На счет научности классовой теории сейчас вроде бы неудобно говорить. Классовая теория является совершенно ненаучной. Можно долго об этом говорить, но я приведу очевидный и простой пример. Если говорить о научности чего-либо, то логично обратиться к самим представителям науки, которые лучше, наверное, знают, что такое наука. В философии такими людьми, которые опираются на науку, являются позитивисты. Позитивизм – направление в философии, возникшее в начале XIX в., которое считает все философские проблемы псевдопроблемами, и единственным источником научного истинного знания, по их мнению, является наука. И философия должна опираться на науку и черпать свои познания только лишь из науки. Известный позитивист, несколько лет назад скончавшийся, Карл Поппер, представитель постпозитивизма, вывел такой критерий научности теории - критерий фальсификации. Научной является та теория, которая является фальсифицируемой, в смысле опровергаемой, т.е. теория, с которой можно спорить. Это теория, которую можно не ложно опровергнуть, а которую можно опровергать, поскольку она воспринимает аргументы, с ней можно спорить. Критерии истинности имеют давнюю историю. Это уже вопрос истории философии. Этот критерий один из наиболее поздних, наиболее приемлемых критериев. В качестве иллюстрации ненаучных теорий Поппер привел три примера того, какие теории не являются научными, поскольку не являются фальсифицируемыми. Это диалектика Гегеля, психоанализ Фрейда и научный коммунизм Маркса-Ленина.
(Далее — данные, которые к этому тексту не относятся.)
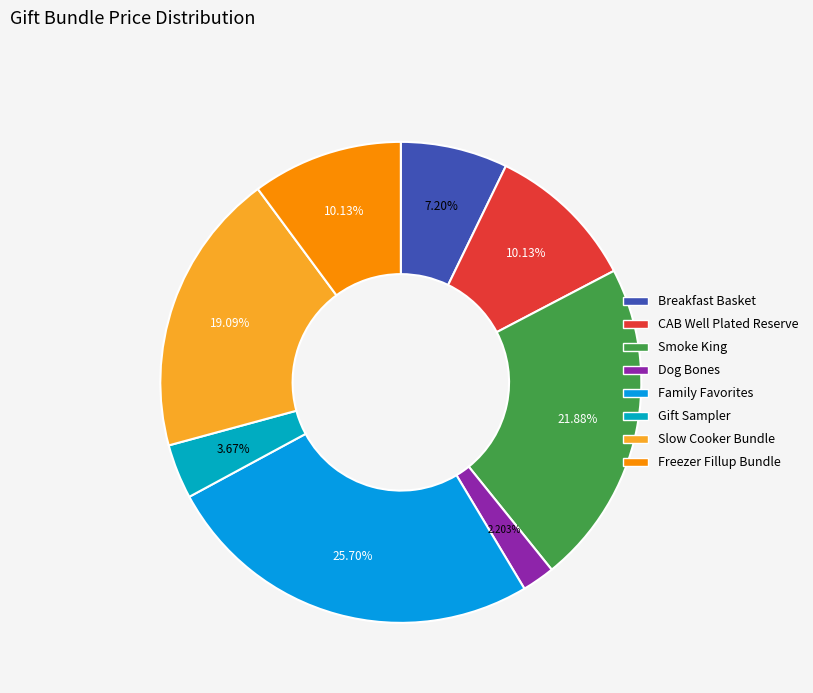

Which category has the biggest portion of the pie?

Family Favorites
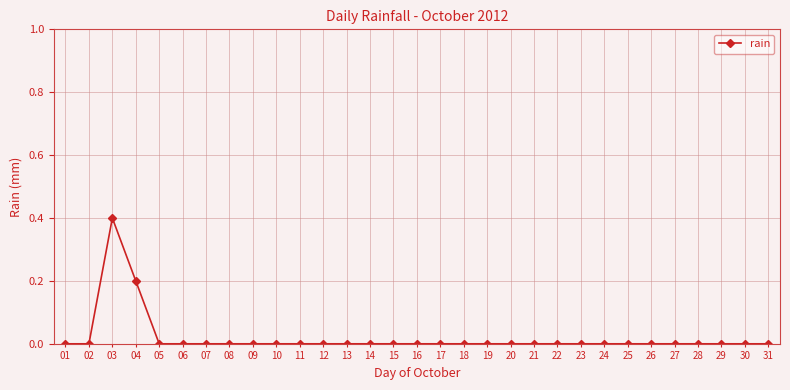

Which category has the highest value across all series?

03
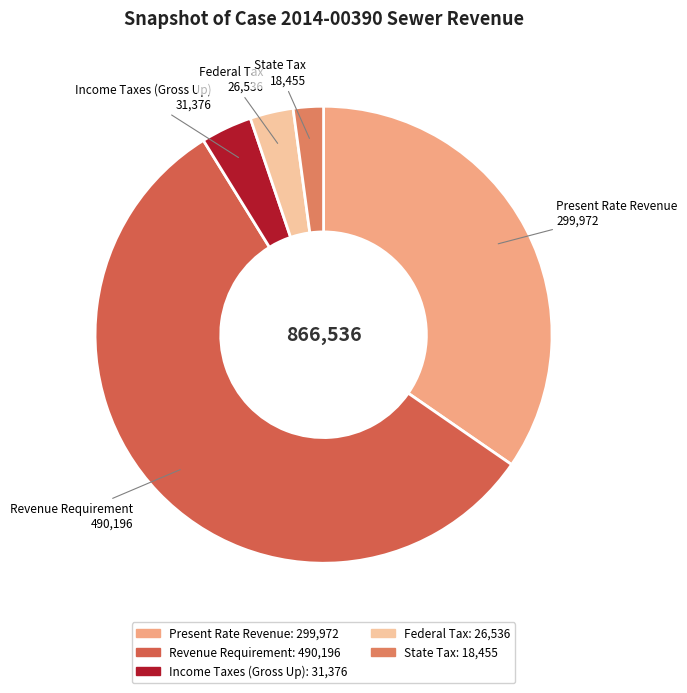

Does any single category account for the majority?

Yes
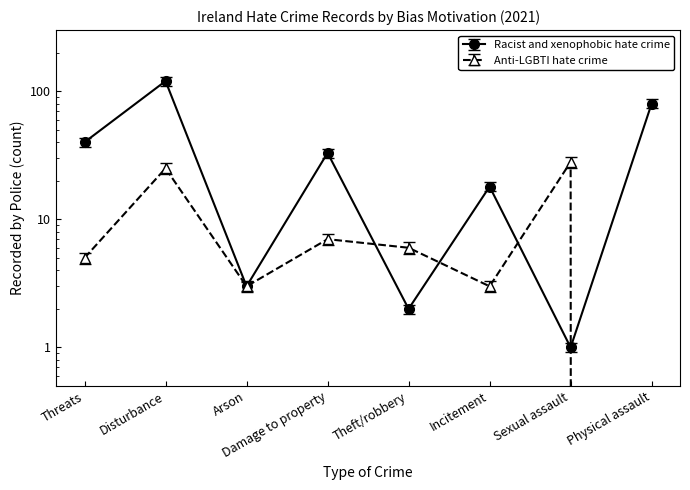

Reading left to right, what are all the values shown in this chart?

Racist and xenophobic hate crime: 40	120	3	33	2	18	1	80
Anti-LGBTI hate crime: 5	25	3	7	6	3	28	0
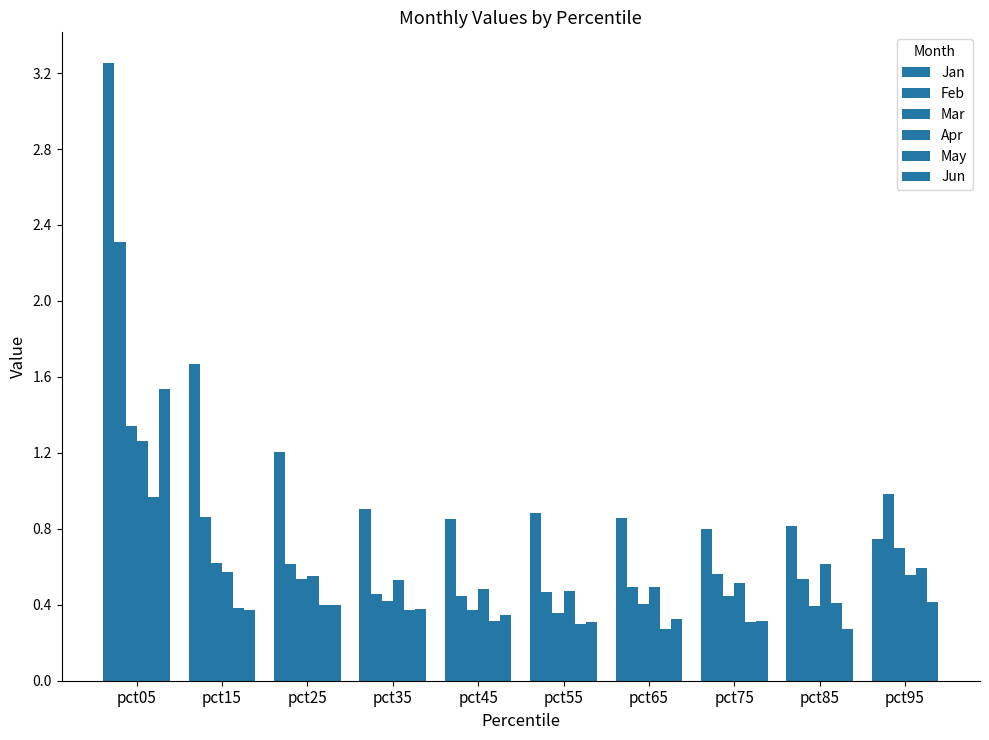

The value of Feb at pct75 is 0.6. True or false?

True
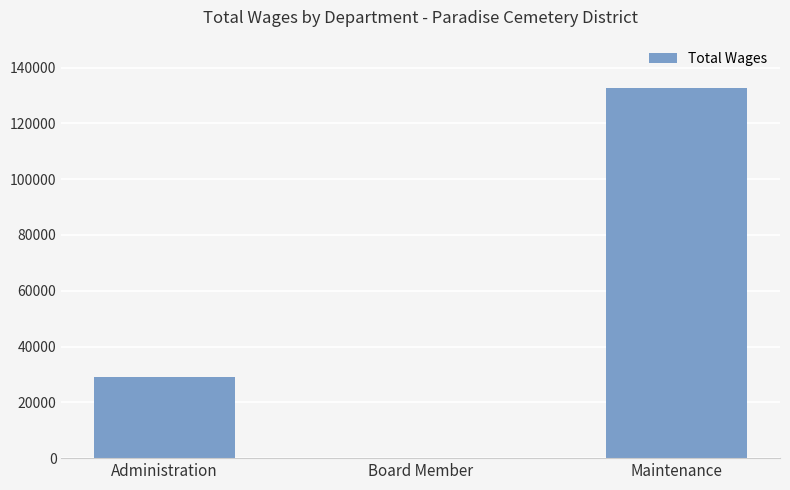

What is the sum of all values?

161590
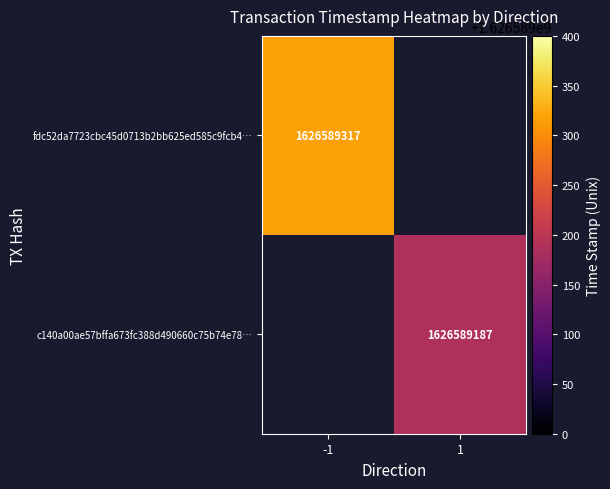

True or false: c140a00ae57bffa673fc388d490660c75b74e78 has a value of 456586667 at time_stamp.

False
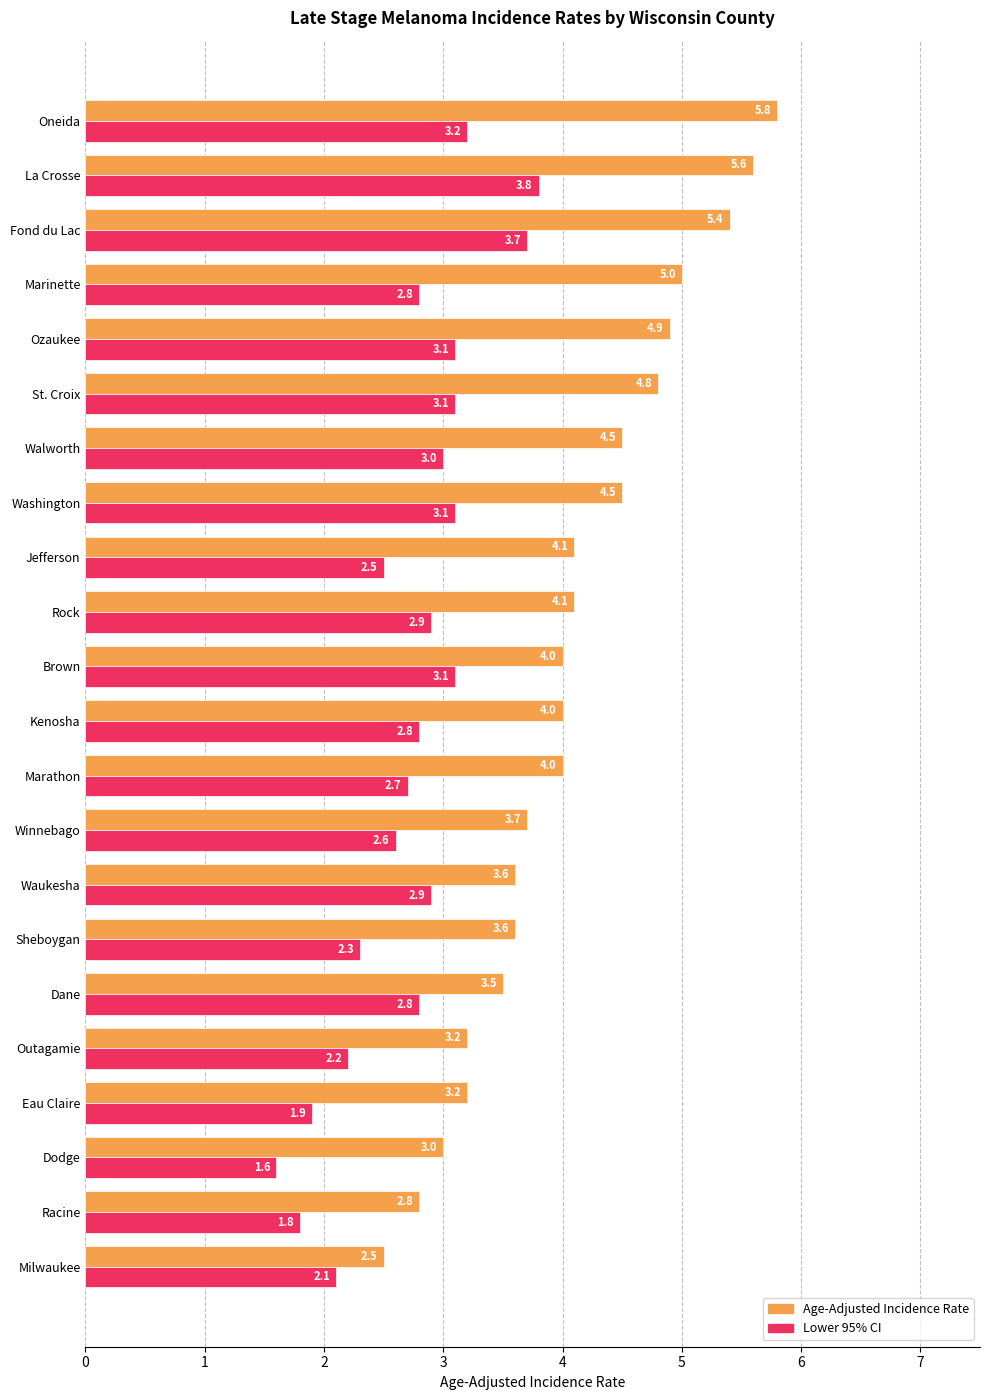

List the series in order of their peak value, highest first.

Age-Adjusted Incidence Rate, Lower 95% CI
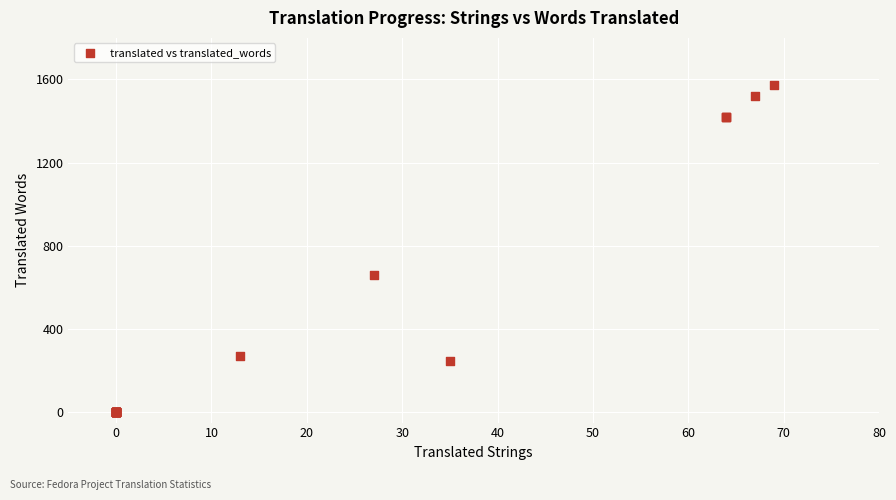

What Y value in the scatter plot is closest to 786?

660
Не фальсифицируемы, т.е. ненаучны они по простой причине. Диалектика Гегеля основывается на принципе единства и борьбы противоположностей, т.е. А равно не-А. Иначе говоря, ученый высказывает некоторую фразу. Ему возражают: «Нет, это неверно. Верно вот то-то и то-то». А он отвечает: «Совершенно верно. Мы ведь с вами сходимся в принципе – единство и борьба противоположностей. И это верно, и это верно». Понимаете? Противоположности борются – это бессмысленно, ненаучно. Это только в неком возбужденном философском уме возникает такая псевдонаучная теория. С ней нельзя спорить.

Психоанализ Фрейда также не является научным, поскольку если начинаешь спорить с психоаналитиком, то, как известно, он на тебя посмотрит ласковым взором, и скажет: «У вас, видимо, было трудное детство, у вас не до конца преодолен Эдипов комплекс, у вас были интимно-мечтательные отношения со своими родителями. Вам надо долго проводить психологический тренинг. Мы вас вылечим, и тогда вы будете думать совсем иначе». Это тоже ненаучный подход.

Ну и, разумеется, научный коммунизм, который люди старшего поколения прекрасно помнят, тоже не является научным.

Это концепции ненаучные. Поэтому так называемый научный атеизм, опирающийся на классовую теорию, является некоторой философской концепцией, философской в плохом смысле, т.е. ненаучной. Я, хотя и философ по образованию, но всегда призываю своих студентов и слушателей очень настороженно относиться к разным философским концепциям. Не все то, что выходит из под пера философов, является истинным. Бывают такие страшные вещи, как я уже сказал о Гегеле, Марксе и Фрейде, что ни о какой истинности и научности здесь говорить вообще не приходится.

Когда я учился в МГУ, я слушал лекции по научному атеизму. Тогда я еще был человеком невоцерковленным и лекции по научному атеизму слушал с большим интересом и с некоторым страхом. Я все ждал, когда же, наконец, меня припрут к стенке и приведут те неопровержимые аргументы, которые доказывают, что Бога нет. И после помню совершенно точно, когда я прослушал последнюю лекцию, то вздохнул сразу спокойно, свободно. Я узнал обо всех атеистических концепциях, понял, что все они высосаны из пальца и гроша ломаного не стоят.